White people need to find empathy and educate themselves that humans all deserve equal treatment, and equal privileges. And the number one privilege Americans are not greedy to demand is safety in their homes and communities. Whether it is because of police violence or street violence overlooked by law enforcement, black children are dying and we should all demand better from our country.
Below the narrative, you'll find ideas for what we can do to make a difference and change our communities through conversations and actions.
In that moment, my first thoughts, all at once, are these. It’s not easy to feel the pain of this boy, 16 years young, experiencing the loss of a friend for the 7th time since middle school. It’s not easy to feel what I have never felt, but so ardently wish they didn’t have to, ever again. I can’t relate to this pain, but I do my best to help to heal it, with kindness and a listening ear. My empathy seems born for these experiences, in these moments.
It’s also not easy to be the comfort for them when these children tell me their stories so openly, from wounds so fresh. It’s not easy to be their rock, their support, when I want to cry and scream at the world. Instead I have to teach, and hide that worry. I worry least of all when they’re in school, and particularly my classroom. I call to mind images of driving through the city, passing sun-bleached teddy bears and deflated balloons tied to street corner light poles in memoriam. I see rag heaps that may or may not have a person inside of them, victims of strange fates, inexplicably tied to violence in this city. I picture the future of many of my students, and fear for them, worry for them.
Then I picture Malik’s mom. Mrs. Jones is a single mother, with two sons in high school. The feelings of worry I have are multiplied a hundredfold in her, no doubt. Her experiences of Baltimore are greater, growing up in the drug wars and deep gang violence of the 1980s and 1990s. She has achieved what many in the city would deem impossible simply by raising such good boys, and to such an advanced age, who are not involved in the violence. She has even been able to send them to a Baltimore County school, outside the realm of the violence of that city. And now, regardless of that intensely hard work, violence is still threatening her boys.

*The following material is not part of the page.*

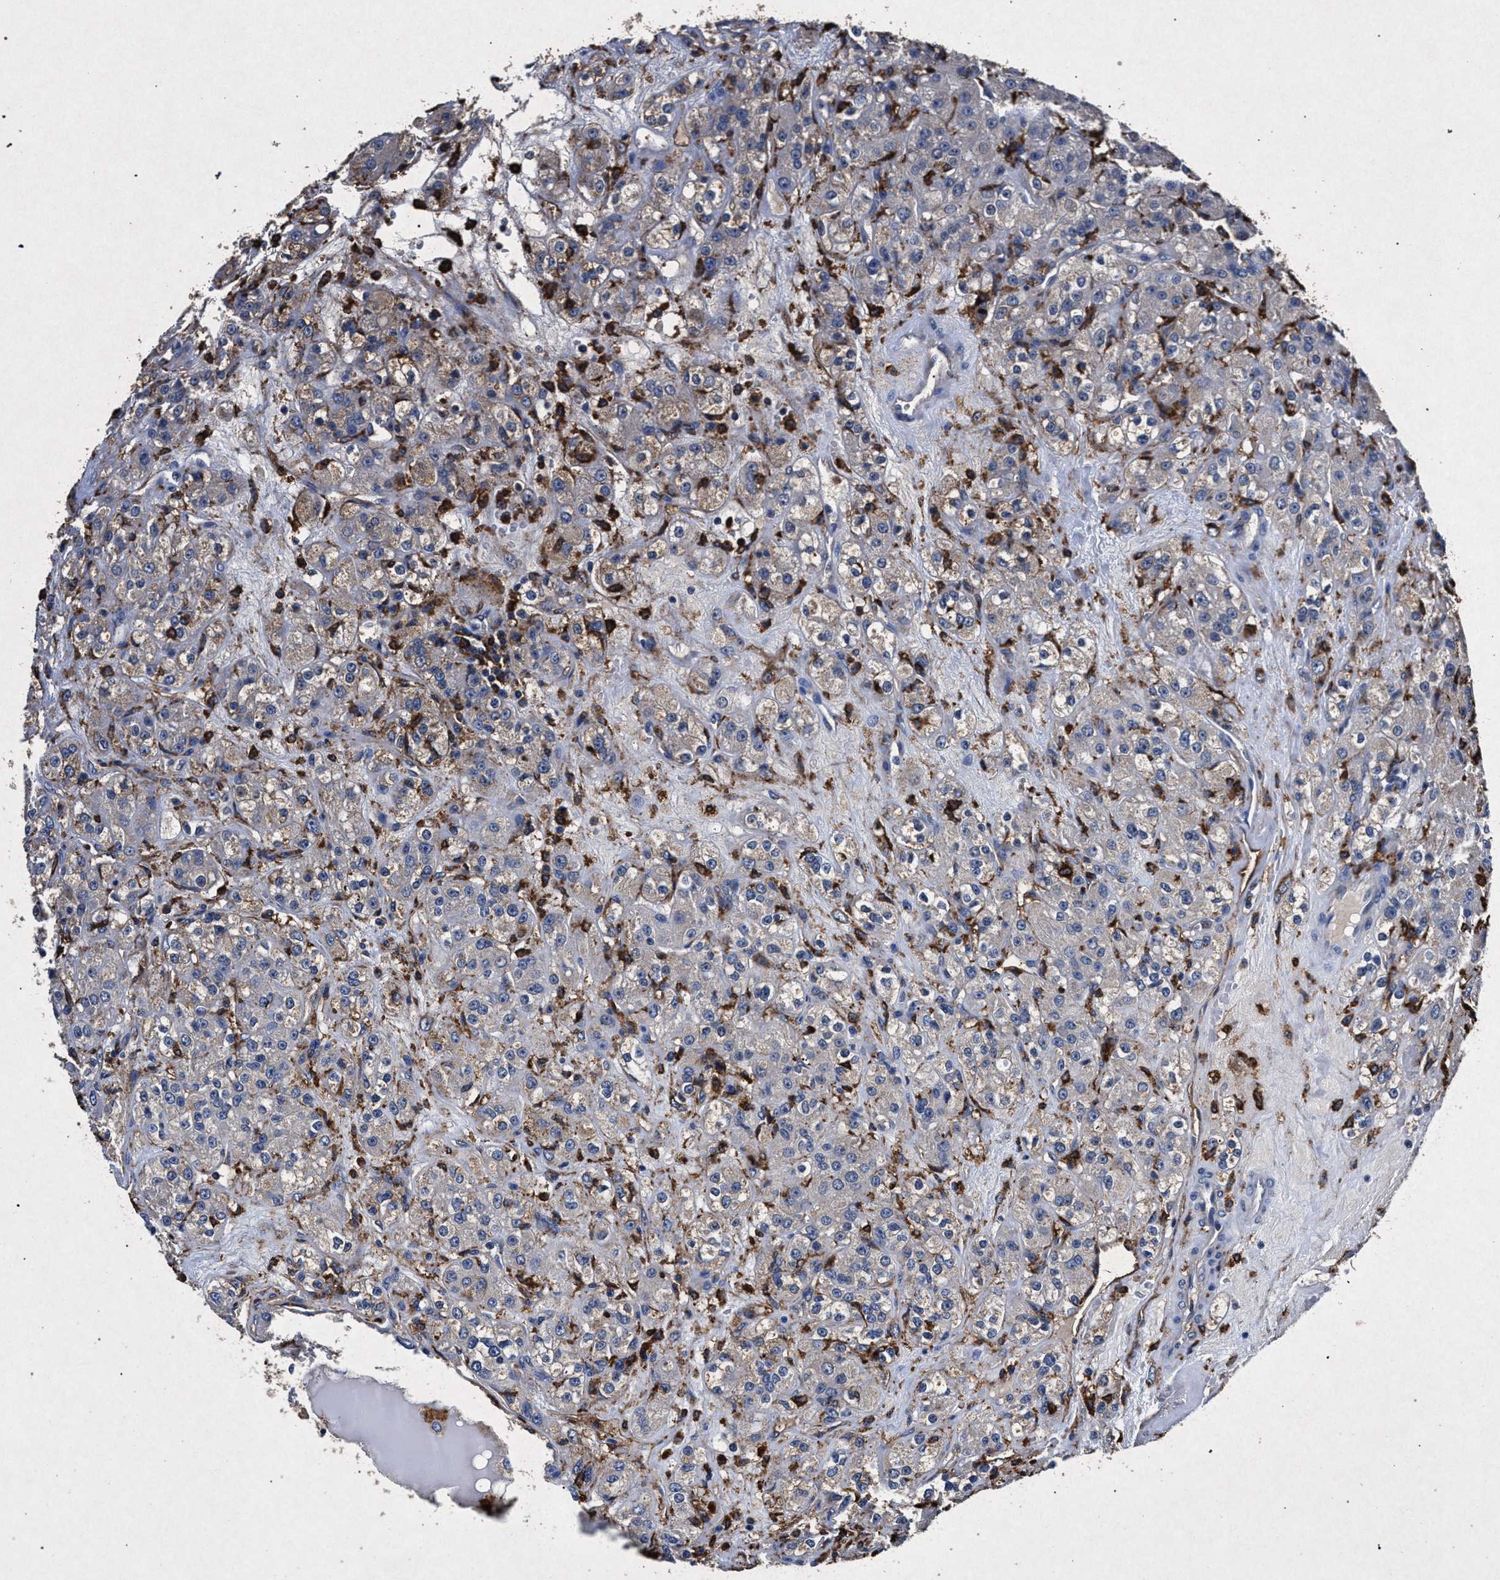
{"staining": {"intensity": "negative", "quantity": "none", "location": "none"}, "tissue": "renal cancer", "cell_type": "Tumor cells", "image_type": "cancer", "snomed": [{"axis": "morphology", "description": "Normal tissue, NOS"}, {"axis": "morphology", "description": "Adenocarcinoma, NOS"}, {"axis": "topography", "description": "Kidney"}], "caption": "Immunohistochemical staining of renal cancer (adenocarcinoma) demonstrates no significant staining in tumor cells.", "gene": "MARCKS", "patient": {"sex": "male", "age": 61}}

With this imagined image of her worry-stricken face, I turn to Malik from my frog-like stance, squatting next to his desk. I meet his eyes, and he stops twirling his pencil. “I’m so sorry, Malik. I can’t tell you how much I wish you didn’t have to feel the pain of losing so many friends. Your mom is not punishing you, she is terrified for you. She loves you and your brother more than anything on this earth, and you have to let her feel like you are as safe as you can be. Do it for her, and think of her when you feel angry and trapped inside, or at the malls. I’m so sorry, Malik.” He looks at me, and the vacant expression in his eyes is replaced with a cloud of pain. Just pain. He looks empty, and yet overflowing with emotion all at the same time. He is defeated, trapped, and angry, but he looks resigned behind it all. I give him a small smile. He returns it with his eyes and says, “Can I go to the bathroom?”
I know he means he needs a walk. “You can walk around in the halls as long as you need,” I respond heartily. “School is the right place to go walking,” I say as I quickly write him a pass for the period, so glad he could suggest some small way I could help him. As he walks out the door with his shoulders bowed, carrying the weight of a thousand sons who didn’t come home from the street, I do my best to clear these emotions for the time being and focus on the lesson I’ll teach, when the bell rings. Like a switch, I’m in teacher mode and at the board explaining the lesson. But in the back of my mind, I’m angry and tired all at once for Malik and all the boys I teach who have lost, and could be lost. I say a silent, mental prayer for this city’s violence to just stop.
Active Bystander - How We Can Heal
As white people, we need to use our privilege to protect those around us and stand up for injustice when we see it. We need to look out for each other, sign those petitions, and have open, honest conversations with our students, friends, family, and children about the necessity of equity in our country.
More than this, we need to have a policy (ideally upheld within our police forces) and in our actions that denies the opportunity for violence against people of color. Active bystanders are the future of change. Walking back from the bar and see a cop outside? Just keep your eyes peeled that the group of black women gets past them safe. Sitting on your balcony at home and see a lone black woman at the bus stop? Just keep an eye that no one messes with her. In any of these situations all you have to do as a white person is say "hey, what's new? Haven't seen you in forever!" And start a fresh conversation with a positive tone.
Calling out racist behavior for what it is may not always work, but being a positive light in a situation will make the racists look like fools and back down. Be an open ear for people of color: listen! Why do they feel that way? As human beings, we have no right at any time to tell someone else they aren't feeling what they are. Oppression is very, very alive in this country. There has only been 50 years of "equality" since the end of segregation, and 300 years of bondage through slavery before that. Racist attitudes will not die easily. We have a lot of work to do, but we CAN do it. White people, use your privilege to disrupt the systemic oppression -that is how we ultimately dismantle it.